A Palavra de Deus precede e excede as Escrituras
Motivadas pela
memória de São Jerônimo (30/09), as comunidades católicas acabam de celebrar o
mês da Bíblia (as comunidades evangélicas celebrarão o dia da Bíblia em
dezembro). Jerônimo nasceu em 347, na atual Croácia, e dedicou sua vida ao
estudo das Sagradas Escrituras. É dele a tradução dos textos do hebraico e do
grego para o latim popular. Ele é o patrono dos estudiosos bíblicos,
arqueólogos, bibliotecários e tradutores.
Nos primeiros
séculos do cristianismo, as comunidades cristãs se guiavam basicamente pela
Palavra de Deus. A Bíblia e Tradição andavam de mãos dadas. São Jerônimo
insistia a um amigo: “Lê com frequência e aprende o melhor que possas. Que o
sono te encontre com o livro nas mãos e a página sagrada acolha o teu rosto
vencido pelo sono”. Ele não cansava de dizer que ignorar as escrituras seria o
mesmo que ignorar Jesus Cristo.
No século XIII,
o movimento dos Cátaros começou a interpretar alguns livros da Bíblia de modo
polêmico, o que levou o Concílio de Toulouse (1229) a proibir o uso de
traduções vernáculas. Jonh Wyclife (1320-1384) afirmava que somente a tradução
inglesa da Bíblia era regra de fé. O movimento dos Valdenses interpretava as
escrituras numa perspectiva subjetiva. E o movimento luterano estabeleceu a
autoridade absoluta a Bíblia.
O Concílio de
Trento reagiu confirmando a autenticidade da tradução católica da Bíblia,
rejeitando a livre interpretação, estimulando os estudos bíblicos e incluindo
novos livros no cânon católico (Tobias, Judite, Sabedoria, Baruc, Eclesiástico
e Macabeus). Mas declarou também que somente os bispos e inquisidores poderiam
autorizar a leitura da Bíblia nas línguas modernas. E a Bíblia perdeu sua
influência salutar sobre a vida cristã.
Livre das
tensões com o protestantismo, com o jansenismo e com algumas heresias, o século
XX trouxe significativas mudanças em relação ao uso da Bíblia pelos católicos.
Pio X (1903-1914) sugere o uso constante da Sagrada Escritura na liturgia.

##########

→ Requisitos da tarefa:
• 1. Segundo o texto sobre a Palavra de Deus e as Escrituras, em que ano nasceu Jerônimo?
• 2. As afirmações abaixo estão de acordo com o texto sobre a Palavra de Deus e as Escrituras? Responda sim ou não a cada uma e cite as palavras do texto que decidem.
(a) O Concílio de Toulouse proibiu o uso de traduções vernáculas.
(b) O Concílio de Trento aceitou a livre interpretação da Bíblia.
(c) Pio X sugere o uso constante da Sagrada Escritura na liturgia.
• 3. Como você resumiria em duas frases o texto sobre a Palavra de Deus e as Escrituras?
Os registros abaixo vêm de outra fonte.

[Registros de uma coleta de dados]

##########

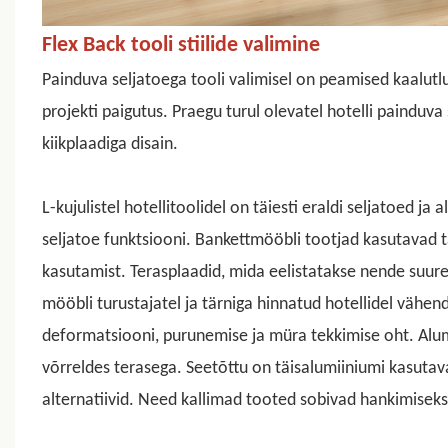
Flex Back tooli stiilide valimine
Painduva seljatoega tooli
valimisel on peamised kaalutlu
projekti paigutus. Praegu turul olevatel hotelli painduva
kiikplaadiga disain.
L-kujulistel hotellitoolidel on täiesti eraldi seljatoed 
seljatoe
funktsiooni. Bankettmööbli tootjad kasutavad ta
kasutamist. Terasplaadid, mida eelistatakse nende suure
mööbli turustajatel ja tärniga hinnatud hotellidel vähe
deformatsiooni, purunemise ja müra tekkimise oht. Alu
võrreldes terasega. Seetõttu on täisalumiiniumi kasutav
alternatiivid. Need kallimad tooted sobivad hankimiseks k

##########

→ Resultados do exercício:
• 1. Em 347.

• 2.
(a) Sim: "levou o Concílio de Toulouse (1229) a proibir o uso de traduções vernáculas".
(b) Não: "rejeitando a livre interpretação".
(c) Sim: "Pio X (1903-1914) sugere o uso constante da Sagrada Escritura na liturgia".

• 3. Motivadas pela memória de São Jerônimo, que traduziu os textos do hebraico e do grego para o latim popular, as comunidades católicas celebraram o mês da Bíblia. Depois de séculos em que Bíblia e Tradição andavam de mãos dadas, interpretações polêmicas e a reação do Concílio de Trento, que restringiu a leitura nas línguas modernas, fizeram a Bíblia perder influência, até que o século XX trouxe mudanças significativas no seu uso pelos católicos.